• SOURCE MATERIAL:
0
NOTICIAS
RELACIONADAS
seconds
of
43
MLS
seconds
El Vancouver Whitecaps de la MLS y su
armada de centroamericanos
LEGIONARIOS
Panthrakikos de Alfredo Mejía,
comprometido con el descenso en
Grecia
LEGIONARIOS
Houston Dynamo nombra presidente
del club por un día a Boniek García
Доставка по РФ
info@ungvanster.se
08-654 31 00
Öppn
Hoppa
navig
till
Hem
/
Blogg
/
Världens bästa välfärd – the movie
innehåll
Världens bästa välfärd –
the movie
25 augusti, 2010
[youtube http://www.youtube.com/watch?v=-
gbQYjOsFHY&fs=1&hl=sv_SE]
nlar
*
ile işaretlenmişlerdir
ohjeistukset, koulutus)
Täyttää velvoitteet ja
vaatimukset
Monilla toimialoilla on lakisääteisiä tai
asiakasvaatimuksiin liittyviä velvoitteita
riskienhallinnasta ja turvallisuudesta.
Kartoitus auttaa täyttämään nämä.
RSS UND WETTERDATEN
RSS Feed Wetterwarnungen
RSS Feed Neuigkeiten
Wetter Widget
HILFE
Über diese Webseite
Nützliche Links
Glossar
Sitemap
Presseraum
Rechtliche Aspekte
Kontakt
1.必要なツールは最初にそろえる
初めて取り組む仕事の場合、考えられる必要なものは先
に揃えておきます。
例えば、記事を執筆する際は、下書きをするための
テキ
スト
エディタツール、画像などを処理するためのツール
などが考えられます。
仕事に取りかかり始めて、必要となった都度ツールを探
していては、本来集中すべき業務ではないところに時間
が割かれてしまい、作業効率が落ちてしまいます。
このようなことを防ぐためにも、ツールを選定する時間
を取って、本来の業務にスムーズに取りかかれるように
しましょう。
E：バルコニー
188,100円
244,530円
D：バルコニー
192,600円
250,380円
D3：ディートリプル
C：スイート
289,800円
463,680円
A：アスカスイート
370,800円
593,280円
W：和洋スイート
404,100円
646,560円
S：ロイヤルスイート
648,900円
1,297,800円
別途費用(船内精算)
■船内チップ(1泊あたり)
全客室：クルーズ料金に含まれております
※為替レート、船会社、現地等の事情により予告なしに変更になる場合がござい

• TASK DIRECTIONS:
Reproduce every row above verbatim, keeping each line's wording, spelling, punctuation and line order unchanged.

• RESPONSE:
0
NOTICIAS
RELACIONADAS
seconds
of
43
MLS
seconds
El Vancouver Whitecaps de la MLS y su
armada de centroamericanos
LEGIONARIOS
Panthrakikos de Alfredo Mejía,
comprometido con el descenso en
Grecia
LEGIONARIOS
Houston Dynamo nombra presidente
del club por un día a Boniek García
Доставка по РФ
info@ungvanster.se
08-654 31 00
Öppn
Hoppa
navig
till
Hem
/
Blogg
/
Världens bästa välfärd – the movie
innehåll
Världens bästa välfärd –
the movie
25 augusti, 2010
[youtube http://www.youtube.com/watch?v=-
gbQYjOsFHY&fs=1&hl=sv_SE]
nlar
*
ile işaretlenmişlerdir
ohjeistukset, koulutus)
Täyttää velvoitteet ja
vaatimukset
Monilla toimialoilla on lakisääteisiä tai
asiakasvaatimuksiin liittyviä velvoitteita
riskienhallinnasta ja turvallisuudesta.
Kartoitus auttaa täyttämään nämä.
RSS UND WETTERDATEN
RSS Feed Wetterwarnungen
RSS Feed Neuigkeiten
Wetter Widget
HILFE
Über diese Webseite
Nützliche Links
Glossar
Sitemap
Presseraum
Rechtliche Aspekte
Kontakt
1.必要なツールは最初にそろえる
初めて取り組む仕事の場合、考えられる必要なものは先
に揃えておきます。
例えば、記事を執筆する際は、下書きをするための
テキ
スト
エディタツール、画像などを処理するためのツール
などが考えられます。
仕事に取りかかり始めて、必要となった都度ツールを探
していては、本来集中すべき業務ではないところに時間
が割かれてしまい、作業効率が落ちてしまいます。
このようなことを防ぐためにも、ツールを選定する時間
を取って、本来の業務にスムーズに取りかかれるように
しましょう。
E：バルコニー
188,100円
244,530円
D：バルコニー
192,600円
250,380円
D3：ディートリプル
C：スイート
289,800円
463,680円
A：アスカスイート
370,800円
593,280円
W：和洋スイート
404,100円
646,560円
S：ロイヤルスイート
648,900円
1,297,800円
別途費用(船内精算)
■船内チップ(1泊あたり)
全客室：クルーズ料金に含まれております
※為替レート、船会社、現地等の事情により予告なしに変更になる場合がござい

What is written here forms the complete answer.